══ TRECHO DO DOCUMENTO ══
As redes sociais como Facebook, Instagram, Linkedin etc., são os fofoqueiros de plantão que são alimentados pelo próprio indivíduo que ´publica o fim do relacionamento, a perda do emprego, o fracasso nos negócios. No entanto, ainda que não se publique esses fatos, existem detetives virtuais que atuam como verdadeiros Sherlock Holmes atentos para uma eventual ausência de publicações ou analisam detalhadamente as declarações ou fotos publicadas buscando ver o quê foi apagado, ou quem foi “deletado” e “cancelado”. A depender das condições traumáticas que envolvem os eventos infelizes, talvez o que se menos deseje é dar publicidade aos mesmos. Porém, não me considero radicalmente contra as redes sociais, mas acredito que antes de fazê-las o diário de sua vida deva-se sopesar os riscos emocionais de uma vida exposta.
═══
══ MATERIAL FORNECIDO ══
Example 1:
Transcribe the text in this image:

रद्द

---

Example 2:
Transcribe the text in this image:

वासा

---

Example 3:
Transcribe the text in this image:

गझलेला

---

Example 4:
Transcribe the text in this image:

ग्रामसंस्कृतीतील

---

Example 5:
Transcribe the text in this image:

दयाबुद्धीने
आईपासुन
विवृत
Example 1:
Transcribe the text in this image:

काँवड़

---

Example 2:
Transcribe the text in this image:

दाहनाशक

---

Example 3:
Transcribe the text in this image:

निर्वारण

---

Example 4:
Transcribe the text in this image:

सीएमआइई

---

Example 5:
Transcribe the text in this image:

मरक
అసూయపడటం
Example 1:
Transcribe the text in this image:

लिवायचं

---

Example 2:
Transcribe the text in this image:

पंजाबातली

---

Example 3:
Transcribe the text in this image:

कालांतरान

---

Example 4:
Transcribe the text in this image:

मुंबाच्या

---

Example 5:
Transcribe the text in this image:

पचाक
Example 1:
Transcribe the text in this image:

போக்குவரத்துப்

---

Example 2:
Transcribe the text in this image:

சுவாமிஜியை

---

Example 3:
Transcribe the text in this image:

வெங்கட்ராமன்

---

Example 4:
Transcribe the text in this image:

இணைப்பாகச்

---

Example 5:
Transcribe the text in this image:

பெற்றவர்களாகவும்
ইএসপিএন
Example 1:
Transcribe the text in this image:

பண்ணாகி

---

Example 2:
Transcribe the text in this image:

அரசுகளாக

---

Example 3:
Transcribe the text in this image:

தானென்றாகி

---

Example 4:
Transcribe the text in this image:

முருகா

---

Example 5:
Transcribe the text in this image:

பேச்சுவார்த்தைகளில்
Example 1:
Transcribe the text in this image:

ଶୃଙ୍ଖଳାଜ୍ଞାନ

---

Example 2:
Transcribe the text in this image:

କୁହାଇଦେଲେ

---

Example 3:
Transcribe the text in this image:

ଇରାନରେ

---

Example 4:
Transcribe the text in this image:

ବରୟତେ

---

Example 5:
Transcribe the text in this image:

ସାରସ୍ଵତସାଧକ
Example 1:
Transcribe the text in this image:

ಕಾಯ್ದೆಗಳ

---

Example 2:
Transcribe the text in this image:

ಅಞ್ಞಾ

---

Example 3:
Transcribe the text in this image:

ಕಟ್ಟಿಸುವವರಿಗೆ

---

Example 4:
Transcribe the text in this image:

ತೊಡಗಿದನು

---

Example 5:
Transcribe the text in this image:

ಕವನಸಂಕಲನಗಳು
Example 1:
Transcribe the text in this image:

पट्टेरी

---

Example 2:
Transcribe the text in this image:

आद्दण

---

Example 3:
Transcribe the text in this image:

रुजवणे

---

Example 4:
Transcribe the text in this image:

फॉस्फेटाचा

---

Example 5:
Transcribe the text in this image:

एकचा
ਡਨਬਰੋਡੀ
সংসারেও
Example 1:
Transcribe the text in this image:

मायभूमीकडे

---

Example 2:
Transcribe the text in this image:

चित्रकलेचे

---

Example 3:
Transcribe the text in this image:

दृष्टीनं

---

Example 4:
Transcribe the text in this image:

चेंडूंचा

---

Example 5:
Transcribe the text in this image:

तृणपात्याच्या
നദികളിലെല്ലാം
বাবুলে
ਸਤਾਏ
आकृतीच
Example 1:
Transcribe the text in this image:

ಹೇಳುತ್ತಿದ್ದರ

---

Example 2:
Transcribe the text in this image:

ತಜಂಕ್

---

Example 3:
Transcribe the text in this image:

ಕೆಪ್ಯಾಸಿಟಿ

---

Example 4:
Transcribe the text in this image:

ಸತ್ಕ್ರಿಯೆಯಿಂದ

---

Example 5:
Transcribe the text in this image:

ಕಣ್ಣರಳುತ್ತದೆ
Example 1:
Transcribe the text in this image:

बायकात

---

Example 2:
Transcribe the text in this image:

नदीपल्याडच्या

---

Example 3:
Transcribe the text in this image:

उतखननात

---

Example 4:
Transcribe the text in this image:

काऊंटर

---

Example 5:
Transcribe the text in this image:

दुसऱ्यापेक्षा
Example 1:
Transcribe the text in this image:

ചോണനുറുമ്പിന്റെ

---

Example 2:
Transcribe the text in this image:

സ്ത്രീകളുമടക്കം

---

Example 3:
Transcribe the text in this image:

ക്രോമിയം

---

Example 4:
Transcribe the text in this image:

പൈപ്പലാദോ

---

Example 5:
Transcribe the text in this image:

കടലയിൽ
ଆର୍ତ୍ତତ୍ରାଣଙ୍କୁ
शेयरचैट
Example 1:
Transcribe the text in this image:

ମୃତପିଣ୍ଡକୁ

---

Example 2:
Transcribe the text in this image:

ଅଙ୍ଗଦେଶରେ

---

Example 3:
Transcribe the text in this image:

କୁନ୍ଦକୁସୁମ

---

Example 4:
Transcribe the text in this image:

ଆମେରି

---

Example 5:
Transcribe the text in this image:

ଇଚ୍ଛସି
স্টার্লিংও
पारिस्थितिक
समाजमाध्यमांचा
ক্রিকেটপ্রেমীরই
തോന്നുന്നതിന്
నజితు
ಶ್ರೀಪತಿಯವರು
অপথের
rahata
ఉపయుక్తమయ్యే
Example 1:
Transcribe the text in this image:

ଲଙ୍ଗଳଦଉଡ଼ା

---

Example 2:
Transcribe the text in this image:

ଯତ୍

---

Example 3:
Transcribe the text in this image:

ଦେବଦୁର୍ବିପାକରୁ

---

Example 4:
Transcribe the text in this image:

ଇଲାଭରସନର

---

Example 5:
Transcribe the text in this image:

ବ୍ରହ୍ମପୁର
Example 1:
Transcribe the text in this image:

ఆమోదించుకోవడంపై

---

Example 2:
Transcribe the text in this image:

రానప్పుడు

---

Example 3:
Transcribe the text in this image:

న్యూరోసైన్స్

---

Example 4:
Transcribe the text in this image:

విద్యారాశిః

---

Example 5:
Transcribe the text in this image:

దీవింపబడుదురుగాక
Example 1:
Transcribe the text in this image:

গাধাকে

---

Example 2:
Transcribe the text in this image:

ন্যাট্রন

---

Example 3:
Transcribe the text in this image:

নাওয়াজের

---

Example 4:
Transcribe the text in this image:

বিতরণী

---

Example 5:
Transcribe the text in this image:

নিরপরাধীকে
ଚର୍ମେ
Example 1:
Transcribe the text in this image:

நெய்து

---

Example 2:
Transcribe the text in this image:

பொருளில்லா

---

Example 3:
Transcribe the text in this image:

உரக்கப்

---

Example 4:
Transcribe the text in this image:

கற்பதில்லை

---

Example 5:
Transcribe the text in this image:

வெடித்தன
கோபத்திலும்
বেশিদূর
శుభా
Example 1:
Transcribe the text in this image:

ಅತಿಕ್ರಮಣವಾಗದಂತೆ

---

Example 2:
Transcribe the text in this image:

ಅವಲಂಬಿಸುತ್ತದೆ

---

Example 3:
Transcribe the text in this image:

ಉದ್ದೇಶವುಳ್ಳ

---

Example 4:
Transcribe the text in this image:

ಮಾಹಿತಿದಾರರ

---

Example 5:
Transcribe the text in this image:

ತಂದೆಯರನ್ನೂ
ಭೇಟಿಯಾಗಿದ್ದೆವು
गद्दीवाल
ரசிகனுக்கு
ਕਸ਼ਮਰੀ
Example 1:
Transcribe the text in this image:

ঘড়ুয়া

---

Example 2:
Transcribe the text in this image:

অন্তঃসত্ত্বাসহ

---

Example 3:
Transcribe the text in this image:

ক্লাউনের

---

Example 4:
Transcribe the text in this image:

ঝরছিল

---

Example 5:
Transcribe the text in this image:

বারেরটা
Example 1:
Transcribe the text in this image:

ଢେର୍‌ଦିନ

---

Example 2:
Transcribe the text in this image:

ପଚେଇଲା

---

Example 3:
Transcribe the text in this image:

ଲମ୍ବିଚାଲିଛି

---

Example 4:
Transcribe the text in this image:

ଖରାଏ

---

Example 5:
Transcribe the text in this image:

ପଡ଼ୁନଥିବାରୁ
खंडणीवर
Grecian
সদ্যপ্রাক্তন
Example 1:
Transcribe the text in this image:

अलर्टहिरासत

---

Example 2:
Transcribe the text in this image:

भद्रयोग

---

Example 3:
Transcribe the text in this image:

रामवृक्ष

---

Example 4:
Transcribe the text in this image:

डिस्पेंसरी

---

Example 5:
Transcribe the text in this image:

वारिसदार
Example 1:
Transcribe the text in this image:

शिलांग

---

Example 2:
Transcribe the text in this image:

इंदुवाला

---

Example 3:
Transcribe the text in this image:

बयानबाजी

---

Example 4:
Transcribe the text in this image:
═══
[EXERCÍCIOS]
- a) No trecho sobre as redes sociais, com que personagem são comparados os detetives virtuais?
- b) Retome o trecho sobre as redes sociais, dando continuidade ao texto a partir de sua última frase.

[RESPOSTAS]
- a) Com Sherlock Holmes.

- b)
Virar a página não é uma tarefa fácil quando além do dissabor vem junto a negação, vergonha, melancolia e o medo do futuro, quando a vida parece perder o sentido e fica-se tão preso ao presente e nada, absolutamente nada, parece ser capaz de trazer de volta a autoestima. A psicóloga suíça naturalizada americana Elisabeth Kübler-Ross desenvolveu um trabalho brilhante sobre as etapas do lutos, descrevendo-as como negação, raiva, barganha, depressão e aceitação. Conceitualmente a descrição de cada um sentimento que envolve uma perda até a última fase aceitação parece bastante factível, mas discordo que a psique humana possa respeitar sistemas estanques tão bem definidos. Duas décadas antes de Kübler-Ross, o psicólogo americano Abraham Maslow também buscou hierarquizar as necessidades humanas em básicas, psicológicas e de realização pessoal, mas ambas as abordagens ignoram que os sentimentos são matizes que podem reunir duas ou mais etapas de qualquer hierarquização. Significa que no luto podem vir juntas a negação, raiva e depressão, assim como alguém que não tenha suas necessidades básicas supridas, ainda assim em algum aspecto de sua vida sinta-se realizado. No entanto, o tempo é a peça chave para transpor as fases do luto e pode ser considerado doença da alma caso o sofrimento se prolongue por muito tempo, ou em outras palavras, até que se possa virar a página.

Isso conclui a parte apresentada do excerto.